420. "Corral This Disease Now" National Law Journal (May 19, 2003) p. 27.
Ten years from now, after we have readily survived a bio-terrorist attack, some historian may well mutter, "Thank God for SARS!" We have long known that the laws concerning safeguarding public health in case of an epidemic, especially those dealing with isolation and quarantining, are highly inadequate and obsolete (some are nearly a century old).
Indeed, Lawrence O. Gostin of the Georgetown University Law Center has drafted a Model State Emergency Health Powers Act, to help states to update their laws and regulations. So far, fewer than half of the states have adapted their laws to the age of bio-terrorism. SARS, especially if it spreads further, may just be a sad, costly wake-up call.

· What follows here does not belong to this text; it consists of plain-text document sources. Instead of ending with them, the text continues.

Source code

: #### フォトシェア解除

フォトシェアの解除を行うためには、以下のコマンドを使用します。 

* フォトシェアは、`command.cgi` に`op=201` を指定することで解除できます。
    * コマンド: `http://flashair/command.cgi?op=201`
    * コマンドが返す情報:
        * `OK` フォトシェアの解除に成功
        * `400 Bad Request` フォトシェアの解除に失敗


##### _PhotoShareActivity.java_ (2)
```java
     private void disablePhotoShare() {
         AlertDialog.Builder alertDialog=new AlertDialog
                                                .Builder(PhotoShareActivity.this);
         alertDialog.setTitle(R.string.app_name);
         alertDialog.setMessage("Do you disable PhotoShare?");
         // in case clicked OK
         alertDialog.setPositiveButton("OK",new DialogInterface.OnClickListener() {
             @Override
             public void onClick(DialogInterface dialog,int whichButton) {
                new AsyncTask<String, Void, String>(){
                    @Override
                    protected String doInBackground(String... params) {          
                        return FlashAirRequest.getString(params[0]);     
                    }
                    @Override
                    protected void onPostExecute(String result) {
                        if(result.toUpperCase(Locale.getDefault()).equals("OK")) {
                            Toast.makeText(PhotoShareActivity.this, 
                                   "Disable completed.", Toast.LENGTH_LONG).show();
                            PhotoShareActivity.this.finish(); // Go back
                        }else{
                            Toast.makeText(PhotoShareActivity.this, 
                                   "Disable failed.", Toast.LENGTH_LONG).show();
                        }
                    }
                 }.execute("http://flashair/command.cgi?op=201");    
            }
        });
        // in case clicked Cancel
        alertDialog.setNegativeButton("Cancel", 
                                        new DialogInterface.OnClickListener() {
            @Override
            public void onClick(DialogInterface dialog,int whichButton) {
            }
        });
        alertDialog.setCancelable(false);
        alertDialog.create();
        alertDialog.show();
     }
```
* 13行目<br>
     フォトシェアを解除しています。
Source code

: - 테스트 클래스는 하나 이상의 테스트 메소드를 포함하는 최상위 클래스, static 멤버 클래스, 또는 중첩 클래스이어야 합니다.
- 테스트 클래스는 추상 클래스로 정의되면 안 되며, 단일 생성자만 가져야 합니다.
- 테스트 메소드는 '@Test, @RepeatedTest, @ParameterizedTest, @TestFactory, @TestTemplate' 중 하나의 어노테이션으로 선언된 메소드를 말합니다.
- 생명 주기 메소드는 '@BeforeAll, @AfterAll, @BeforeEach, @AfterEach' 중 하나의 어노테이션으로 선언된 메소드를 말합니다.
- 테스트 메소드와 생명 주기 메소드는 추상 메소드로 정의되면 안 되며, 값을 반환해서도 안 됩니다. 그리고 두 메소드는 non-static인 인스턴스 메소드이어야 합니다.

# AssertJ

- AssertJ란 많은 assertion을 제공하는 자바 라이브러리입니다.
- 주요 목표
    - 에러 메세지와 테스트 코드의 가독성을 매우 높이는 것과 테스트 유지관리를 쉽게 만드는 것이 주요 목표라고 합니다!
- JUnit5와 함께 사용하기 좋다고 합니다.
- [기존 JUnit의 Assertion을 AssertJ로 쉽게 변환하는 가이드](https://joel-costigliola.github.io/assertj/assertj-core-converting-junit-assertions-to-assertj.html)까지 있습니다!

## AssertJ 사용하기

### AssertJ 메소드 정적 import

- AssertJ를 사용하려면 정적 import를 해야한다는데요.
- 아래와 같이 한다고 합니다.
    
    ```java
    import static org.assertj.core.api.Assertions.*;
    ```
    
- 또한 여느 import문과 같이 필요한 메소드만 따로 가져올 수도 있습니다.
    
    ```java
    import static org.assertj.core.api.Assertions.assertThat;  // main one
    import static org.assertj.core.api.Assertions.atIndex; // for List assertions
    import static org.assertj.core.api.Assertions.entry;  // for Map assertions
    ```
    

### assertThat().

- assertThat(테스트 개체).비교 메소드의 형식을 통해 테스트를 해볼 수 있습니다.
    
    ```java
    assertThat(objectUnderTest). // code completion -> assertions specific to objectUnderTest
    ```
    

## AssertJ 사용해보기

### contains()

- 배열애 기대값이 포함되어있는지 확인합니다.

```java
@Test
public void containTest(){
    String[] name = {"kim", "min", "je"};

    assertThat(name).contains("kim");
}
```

The key legal and ethical issue is as clear as the danger posed by an incurable, infectious disease: Public health outweighs individual rights. Forced isolation and quarantining are fully justified. Indeed, in previous generations we had few qualms about locking up TB patients until the highly infectious period passed. However, as Ronald Bayer of Columbia University shows in his book, Private Acts, Social Consequences, all this changed with HIV. Gay leaders and liberals feared that those identified as having AIDS would be isolated, as they are in Cuba. They railed against any remotely coercive notion to prevent the spread of HIV, including closing public bath houses, where unprotected, anonymous sex with multiple partners was common; quarantining began to lose its political support.

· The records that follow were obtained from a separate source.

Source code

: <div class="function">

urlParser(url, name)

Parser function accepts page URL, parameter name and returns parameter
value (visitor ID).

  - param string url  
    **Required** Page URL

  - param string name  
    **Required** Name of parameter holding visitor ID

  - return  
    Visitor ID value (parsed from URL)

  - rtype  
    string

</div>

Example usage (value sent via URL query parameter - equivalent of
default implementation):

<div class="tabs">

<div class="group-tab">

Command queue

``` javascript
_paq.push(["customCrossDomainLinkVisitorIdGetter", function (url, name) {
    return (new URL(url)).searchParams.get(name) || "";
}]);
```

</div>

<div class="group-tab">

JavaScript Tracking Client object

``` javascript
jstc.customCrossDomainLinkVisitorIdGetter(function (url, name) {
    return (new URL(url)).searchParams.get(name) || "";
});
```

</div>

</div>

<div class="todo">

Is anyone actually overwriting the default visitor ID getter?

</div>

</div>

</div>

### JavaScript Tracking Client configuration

Worse, there is not one relevant legal code, but 50 inconsistent ones. If SARS spreads more rapidly, or some future, terrorist-induced epidemic (say, of smallpox) hits, it might not be detected in a timely manner in many states because they have not enacted or implemented an early-warning system for monitoring and reporting unusual symptoms to health authorities. As a result, all other states would be endangered as travelers brought the infection from one negligent state to another. The very notion that SARS-like attacks are matters that should be handled by the states rather governed by federal law is one more example where our constitutional and legal arrangements have not caught up with the fact that we no longer travel by horse and buggy, rarely crossing state lines.
Whether or not state public health agencies are much more integrated into a federal service, as they ought to be, states need to have on the books detailed legislation that determines under what conditions the governor can declare a health state of emergency and what that would entail, including orders to remain at home, distribution of food and National Guard patrols. Absent clear laws, before one could say "curfew," the American Civil Liberties Union would be in court, challenging the government's quarantine powers and arguing that there are better ways to fight the disease without trampling our rights. We have already seen such rebukes to Gostin's model act.
While voluntary isolation is the preferred approach, if large numbers of people are involved and some refuse to be quarantined or try to leave, what legal remedies do public health authorities have? May they drag thousands of people into detention camps? Shoot them if they break out?
This is far from a theoretical question: The Washington Post reported that a health care worker in Toronto with symptoms of SARS refused to be isolated, and was allowed to remain free, endangering many others. Thankfully, the Bush administration just added SARS to the list of diseases for which quarantine is authorized and has allowed for the use of force by immigration and custom officials to detain passengers with SARS symptoms who arrive on these shores. Similar power should also be granted to the National Guard and local police with respect to domestic travelers.
We need statutory measures that spell out not merely that force may be used, but with more detail as to how it may be used, and to what purpose. Given the highly emotional nature of illness and quarantine, detailed guidance is needed.
When granting the government power, there is the danger of abuse. Hence Congress should authorize a review of all coercive acts undertaken in the name of public health, and determine whether existing legislation goes overboard and revise the statute. Those state legislatures that have gotten around to enacting the needed new public health laws may wish to do the same. Schools of public health could compose a national citizen commission to provide some oversight.
We cannot allow a SARS epidemic—or other epidemics that may be many times more severe—to spread while courts sort out legalities. The quarantine issue, and the related question of forced immunization, require urgent attention.
Amitai Etzioni is a university professor at George Washington University. His newest book, My Brother's Keeper, was just published by Rowman & Littlefield.